Top of Exercise passage

The charge was framed against accused nos. 1 to 4 and
they pleaded not guilty.
Accused appellant took the plea that on the date of
occurrence he had invited 30/40 persons to attend the dinner
and the deceased was one of them. He was heavily drunk and
was not in a position to walk and also unable to control
himself. Apprehending that the deceased might create
problems and fall on the road, the appellant dissuaded him
from returning to his place and advised him to go on the
next day. But the deceased paid little heed. To scarce him,
the appellant picked up a gun lying there, loaded the same
with blank cartridges which only create noise. But the
deceased tried to snatch it from him. In the scuffle when
the deceased pulled the barrel of the gun accidentally it
got fired and deceased sustained injuries on his chest.

Bottom of Exercise passage
Top of Information supplied

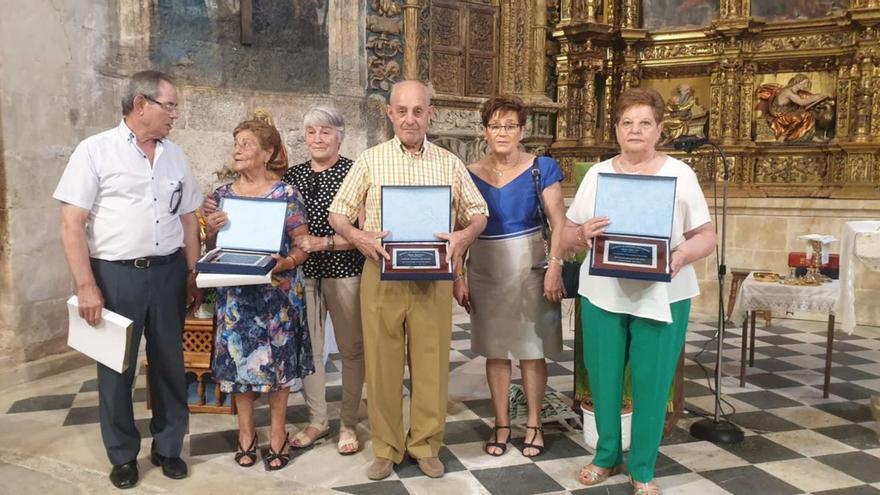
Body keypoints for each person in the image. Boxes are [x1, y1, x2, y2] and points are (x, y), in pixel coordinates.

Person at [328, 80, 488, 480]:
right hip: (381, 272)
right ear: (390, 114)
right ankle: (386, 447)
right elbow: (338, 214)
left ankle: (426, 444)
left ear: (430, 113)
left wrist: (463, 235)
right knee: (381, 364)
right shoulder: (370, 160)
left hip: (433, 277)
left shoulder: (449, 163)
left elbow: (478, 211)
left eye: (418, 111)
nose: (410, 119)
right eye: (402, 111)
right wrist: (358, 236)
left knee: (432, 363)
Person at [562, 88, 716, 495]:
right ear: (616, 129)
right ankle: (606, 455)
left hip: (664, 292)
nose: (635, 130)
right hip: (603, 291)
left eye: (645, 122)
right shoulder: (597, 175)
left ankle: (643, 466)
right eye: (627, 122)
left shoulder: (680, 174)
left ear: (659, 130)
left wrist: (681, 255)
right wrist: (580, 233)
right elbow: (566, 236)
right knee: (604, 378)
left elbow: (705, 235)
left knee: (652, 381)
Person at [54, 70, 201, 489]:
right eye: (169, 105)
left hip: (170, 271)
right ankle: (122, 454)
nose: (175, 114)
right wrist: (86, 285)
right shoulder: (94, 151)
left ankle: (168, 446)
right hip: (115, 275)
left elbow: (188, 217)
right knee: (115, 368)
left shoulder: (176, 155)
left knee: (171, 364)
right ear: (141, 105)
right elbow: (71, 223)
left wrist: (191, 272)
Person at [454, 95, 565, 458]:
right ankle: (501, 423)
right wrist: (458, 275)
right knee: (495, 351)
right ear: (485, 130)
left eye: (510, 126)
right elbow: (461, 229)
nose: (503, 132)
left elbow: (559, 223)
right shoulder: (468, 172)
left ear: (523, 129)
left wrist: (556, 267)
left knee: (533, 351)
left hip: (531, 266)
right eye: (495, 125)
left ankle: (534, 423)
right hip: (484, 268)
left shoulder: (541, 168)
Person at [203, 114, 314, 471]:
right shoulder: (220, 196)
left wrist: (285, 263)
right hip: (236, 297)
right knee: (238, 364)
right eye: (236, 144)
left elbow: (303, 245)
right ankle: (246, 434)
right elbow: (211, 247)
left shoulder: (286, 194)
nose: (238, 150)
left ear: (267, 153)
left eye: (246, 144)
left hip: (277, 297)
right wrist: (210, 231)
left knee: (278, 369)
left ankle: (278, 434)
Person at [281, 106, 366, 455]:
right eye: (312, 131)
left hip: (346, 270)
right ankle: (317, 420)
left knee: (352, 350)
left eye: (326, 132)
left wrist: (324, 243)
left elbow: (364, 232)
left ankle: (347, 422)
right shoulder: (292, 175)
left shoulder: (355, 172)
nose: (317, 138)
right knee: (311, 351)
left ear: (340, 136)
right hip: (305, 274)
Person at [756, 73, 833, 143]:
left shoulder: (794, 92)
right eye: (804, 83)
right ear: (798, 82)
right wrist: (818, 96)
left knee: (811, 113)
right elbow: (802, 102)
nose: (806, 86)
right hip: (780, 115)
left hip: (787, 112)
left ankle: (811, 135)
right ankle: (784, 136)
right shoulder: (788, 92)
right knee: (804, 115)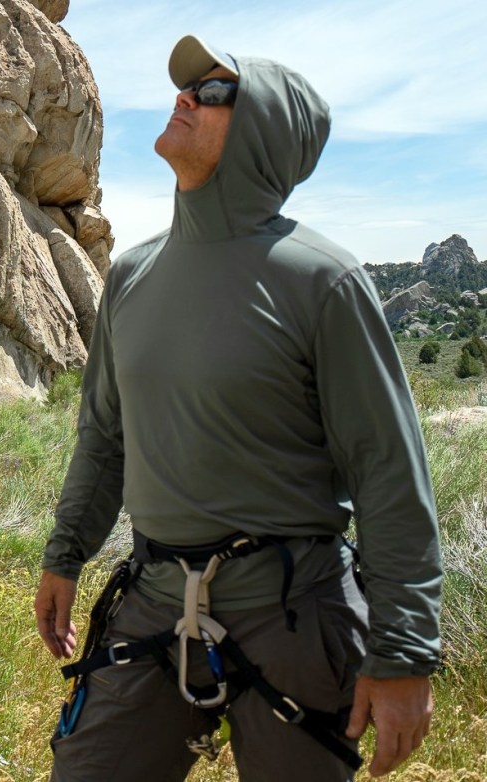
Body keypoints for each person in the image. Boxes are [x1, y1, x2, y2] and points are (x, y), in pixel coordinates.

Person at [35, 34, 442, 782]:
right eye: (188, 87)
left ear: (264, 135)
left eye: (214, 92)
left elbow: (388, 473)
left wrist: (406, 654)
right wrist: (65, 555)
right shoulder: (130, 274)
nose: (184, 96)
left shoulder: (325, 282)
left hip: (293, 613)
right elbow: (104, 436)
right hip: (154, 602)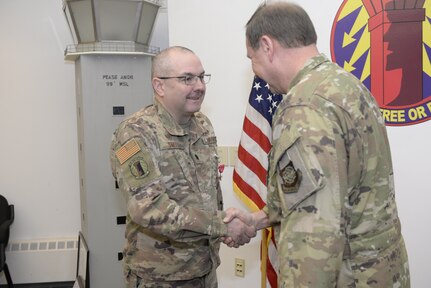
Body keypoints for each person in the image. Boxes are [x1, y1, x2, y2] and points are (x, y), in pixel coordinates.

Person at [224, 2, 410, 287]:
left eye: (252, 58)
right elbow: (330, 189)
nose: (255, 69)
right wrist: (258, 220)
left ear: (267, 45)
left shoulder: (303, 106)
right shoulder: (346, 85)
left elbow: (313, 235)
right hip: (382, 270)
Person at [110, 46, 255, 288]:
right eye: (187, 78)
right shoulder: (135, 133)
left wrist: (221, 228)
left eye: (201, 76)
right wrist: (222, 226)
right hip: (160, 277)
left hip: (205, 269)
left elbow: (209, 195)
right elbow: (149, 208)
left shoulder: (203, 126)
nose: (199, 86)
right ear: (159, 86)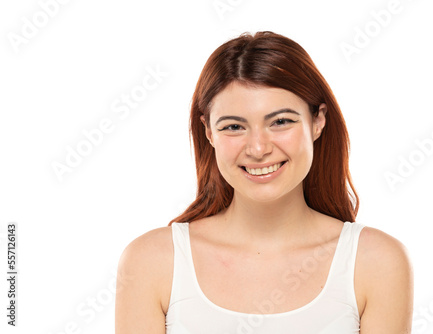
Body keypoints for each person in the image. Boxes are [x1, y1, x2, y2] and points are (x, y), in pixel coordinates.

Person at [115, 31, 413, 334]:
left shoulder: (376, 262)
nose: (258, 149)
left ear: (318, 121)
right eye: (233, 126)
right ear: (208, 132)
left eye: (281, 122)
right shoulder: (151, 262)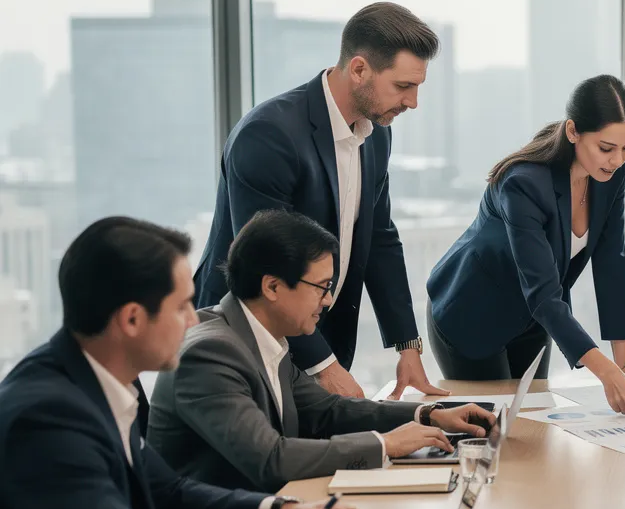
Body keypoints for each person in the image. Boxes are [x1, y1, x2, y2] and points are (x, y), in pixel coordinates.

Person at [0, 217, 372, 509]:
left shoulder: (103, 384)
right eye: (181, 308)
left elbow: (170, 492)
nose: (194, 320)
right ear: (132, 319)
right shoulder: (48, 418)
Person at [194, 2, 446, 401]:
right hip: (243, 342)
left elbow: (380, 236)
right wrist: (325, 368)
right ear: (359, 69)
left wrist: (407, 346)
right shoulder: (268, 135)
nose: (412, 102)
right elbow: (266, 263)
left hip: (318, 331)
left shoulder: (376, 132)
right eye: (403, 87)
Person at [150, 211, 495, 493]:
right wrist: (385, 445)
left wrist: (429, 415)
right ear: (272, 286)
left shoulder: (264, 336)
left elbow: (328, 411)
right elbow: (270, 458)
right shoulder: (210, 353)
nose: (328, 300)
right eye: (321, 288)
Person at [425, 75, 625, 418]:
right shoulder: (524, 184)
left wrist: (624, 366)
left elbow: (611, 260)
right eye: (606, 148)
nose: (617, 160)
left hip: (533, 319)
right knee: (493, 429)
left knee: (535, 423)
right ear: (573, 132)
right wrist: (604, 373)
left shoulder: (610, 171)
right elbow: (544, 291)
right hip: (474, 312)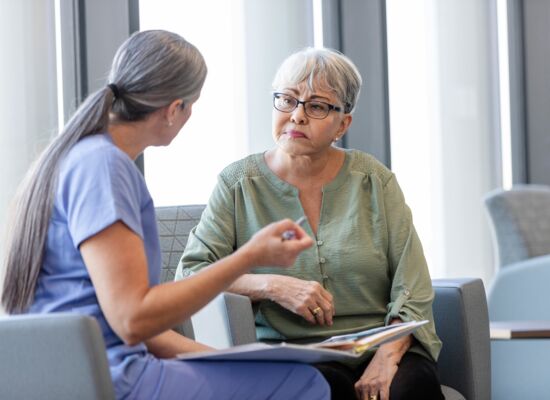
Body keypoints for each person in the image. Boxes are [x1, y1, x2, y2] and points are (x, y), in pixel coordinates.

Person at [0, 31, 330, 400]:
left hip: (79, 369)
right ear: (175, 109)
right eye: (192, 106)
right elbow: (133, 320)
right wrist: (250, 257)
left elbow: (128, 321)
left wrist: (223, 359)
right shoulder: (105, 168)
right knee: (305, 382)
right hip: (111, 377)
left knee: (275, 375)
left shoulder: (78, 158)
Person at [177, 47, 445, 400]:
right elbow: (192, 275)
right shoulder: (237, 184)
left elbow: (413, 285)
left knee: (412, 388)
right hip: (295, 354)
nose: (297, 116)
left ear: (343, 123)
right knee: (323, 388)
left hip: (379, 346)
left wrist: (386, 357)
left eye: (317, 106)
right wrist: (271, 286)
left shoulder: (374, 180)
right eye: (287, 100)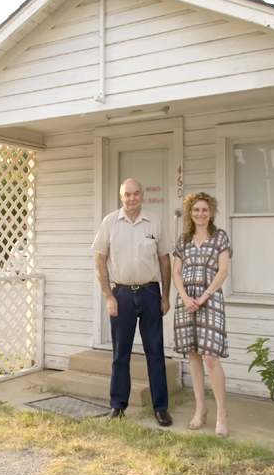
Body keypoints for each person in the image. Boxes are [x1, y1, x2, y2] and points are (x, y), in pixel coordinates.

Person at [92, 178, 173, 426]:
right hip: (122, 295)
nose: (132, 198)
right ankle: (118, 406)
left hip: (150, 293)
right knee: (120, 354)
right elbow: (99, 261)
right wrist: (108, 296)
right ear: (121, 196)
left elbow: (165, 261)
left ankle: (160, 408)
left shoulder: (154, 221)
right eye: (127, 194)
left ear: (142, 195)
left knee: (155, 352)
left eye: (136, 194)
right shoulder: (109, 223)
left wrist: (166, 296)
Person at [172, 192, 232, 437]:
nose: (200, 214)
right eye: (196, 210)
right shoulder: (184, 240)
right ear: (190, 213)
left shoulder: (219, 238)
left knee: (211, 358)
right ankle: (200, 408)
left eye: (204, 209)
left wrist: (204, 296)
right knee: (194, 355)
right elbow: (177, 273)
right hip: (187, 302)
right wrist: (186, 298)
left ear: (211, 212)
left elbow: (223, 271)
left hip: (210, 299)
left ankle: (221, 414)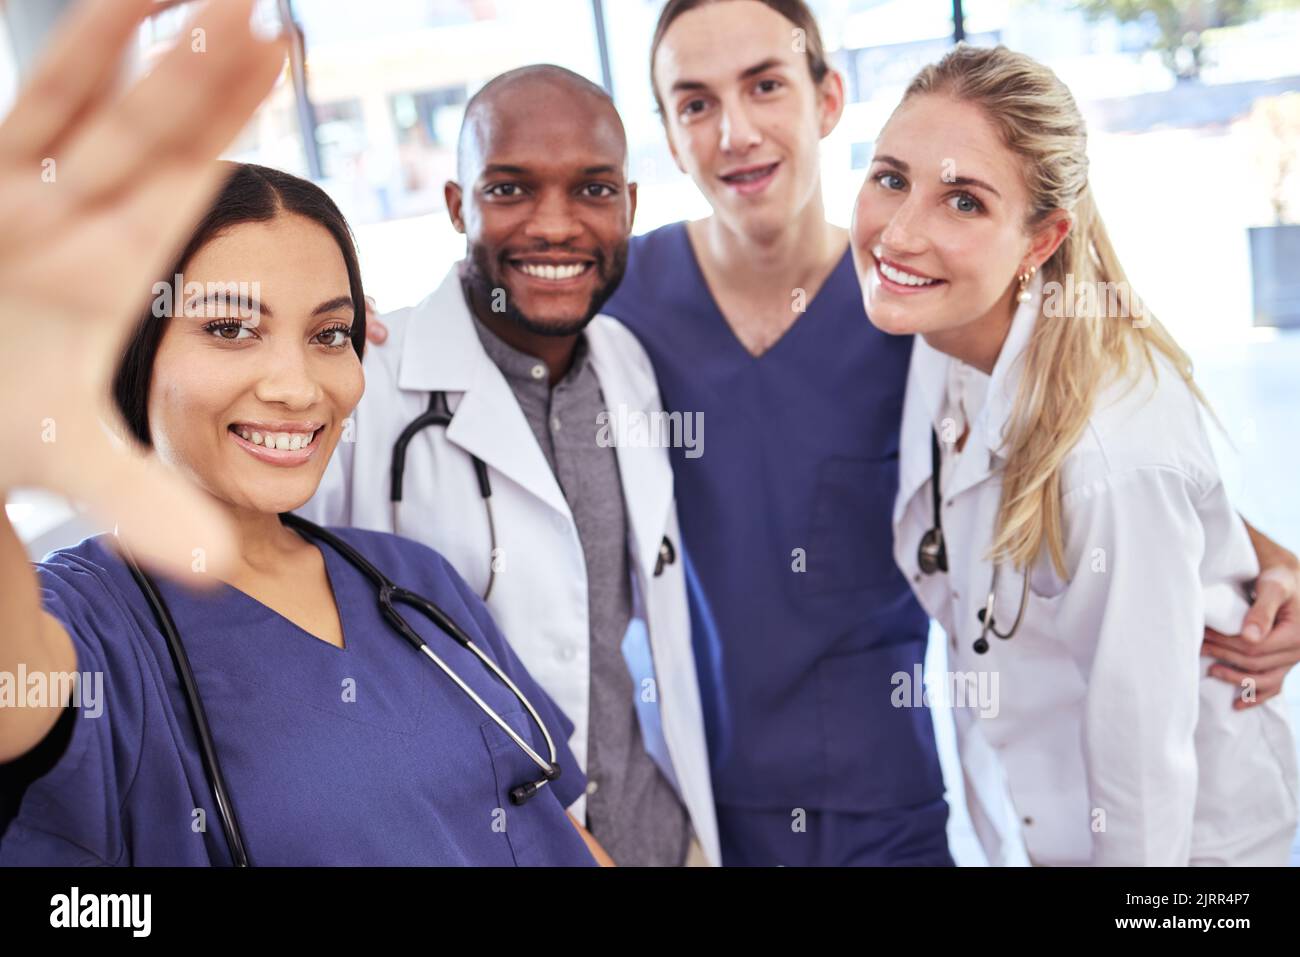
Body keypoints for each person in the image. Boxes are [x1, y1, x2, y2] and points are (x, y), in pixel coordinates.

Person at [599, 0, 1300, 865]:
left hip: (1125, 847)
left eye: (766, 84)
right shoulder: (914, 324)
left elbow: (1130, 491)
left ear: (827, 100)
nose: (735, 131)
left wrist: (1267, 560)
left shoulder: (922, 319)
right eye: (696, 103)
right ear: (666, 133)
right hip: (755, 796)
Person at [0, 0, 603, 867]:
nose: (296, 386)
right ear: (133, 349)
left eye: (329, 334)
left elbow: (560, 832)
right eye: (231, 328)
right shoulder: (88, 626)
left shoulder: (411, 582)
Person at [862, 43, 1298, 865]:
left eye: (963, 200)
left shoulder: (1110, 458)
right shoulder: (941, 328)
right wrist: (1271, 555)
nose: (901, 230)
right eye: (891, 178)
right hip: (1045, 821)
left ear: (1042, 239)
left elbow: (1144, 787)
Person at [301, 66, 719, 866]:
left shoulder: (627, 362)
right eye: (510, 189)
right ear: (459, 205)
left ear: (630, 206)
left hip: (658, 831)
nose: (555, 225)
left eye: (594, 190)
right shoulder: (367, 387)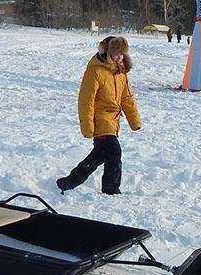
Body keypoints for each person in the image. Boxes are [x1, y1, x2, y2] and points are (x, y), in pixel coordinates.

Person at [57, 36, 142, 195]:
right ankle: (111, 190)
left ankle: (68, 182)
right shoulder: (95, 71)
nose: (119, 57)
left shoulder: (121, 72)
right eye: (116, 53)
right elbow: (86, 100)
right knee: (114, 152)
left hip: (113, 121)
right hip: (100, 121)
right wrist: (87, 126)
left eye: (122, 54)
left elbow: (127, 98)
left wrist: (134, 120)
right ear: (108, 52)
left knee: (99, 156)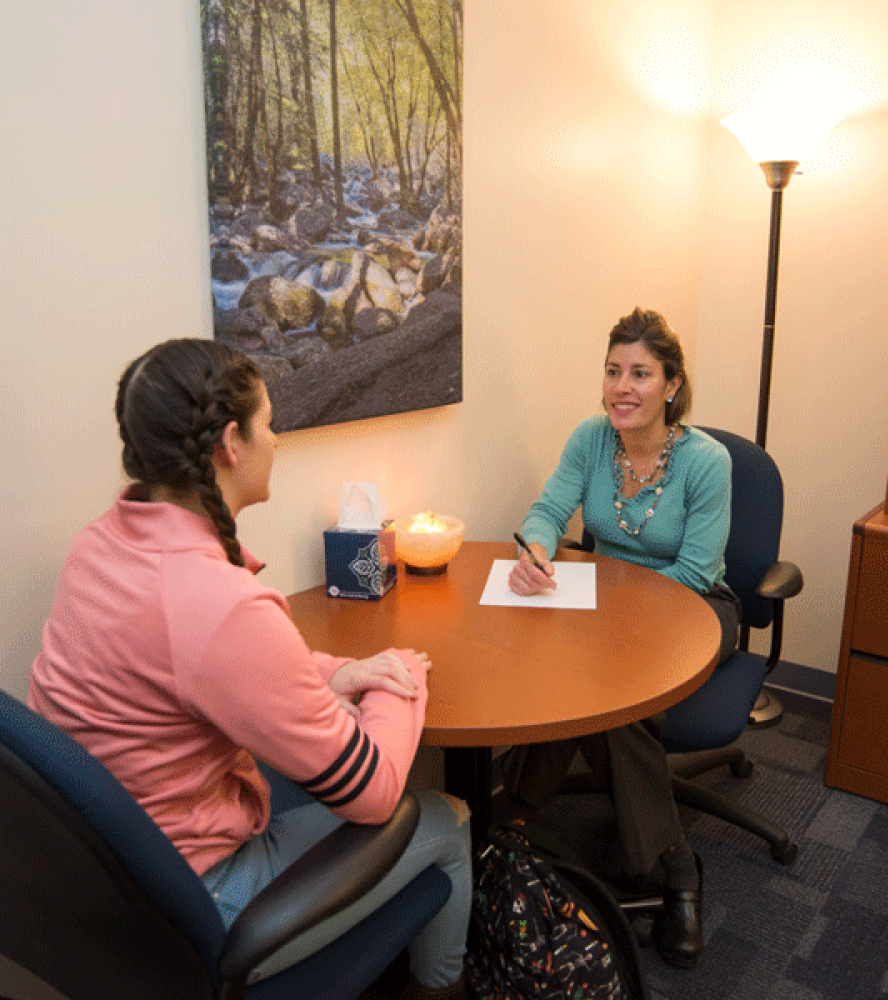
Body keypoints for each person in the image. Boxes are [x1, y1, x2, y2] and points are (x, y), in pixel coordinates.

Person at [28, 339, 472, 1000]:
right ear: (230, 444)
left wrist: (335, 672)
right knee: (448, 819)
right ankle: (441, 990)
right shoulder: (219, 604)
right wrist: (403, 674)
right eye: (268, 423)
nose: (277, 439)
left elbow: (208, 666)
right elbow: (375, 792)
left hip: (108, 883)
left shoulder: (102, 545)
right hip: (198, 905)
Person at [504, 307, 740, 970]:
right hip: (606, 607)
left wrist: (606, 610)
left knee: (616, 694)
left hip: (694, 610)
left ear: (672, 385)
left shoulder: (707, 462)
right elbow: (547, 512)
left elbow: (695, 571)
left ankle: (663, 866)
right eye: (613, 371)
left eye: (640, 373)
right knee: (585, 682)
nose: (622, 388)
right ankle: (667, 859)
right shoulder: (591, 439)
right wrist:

Bottom of Information supplied

**Assignment:**
Reproduce the court passage about the appellant's plea word for word, in full.

**Your response:**
The charge was framed against accused nos. 1 to 4 and
they pleaded not guilty.
Accused appellant took the plea that on the date of
occurrence he had invited 30/40 persons to attend the dinner
and the deceased was one of them. He was heavily drunk and
was not in a position to walk and also unable to control
himself. Apprehending that the deceased might create
problems and fall on the road, the appellant dissuaded him
from returning to his place and advised him to go on the
next day. But the deceased paid little heed. To scarce him,
the appellant picked up a gun lying there, loaded the same
with blank cartridges which only create noise. But the
deceased tried to snatch it from him. In the scuffle when
the deceased pulled the barrel of the gun accidentally it
got fired and deceased sustained injuries on his chest.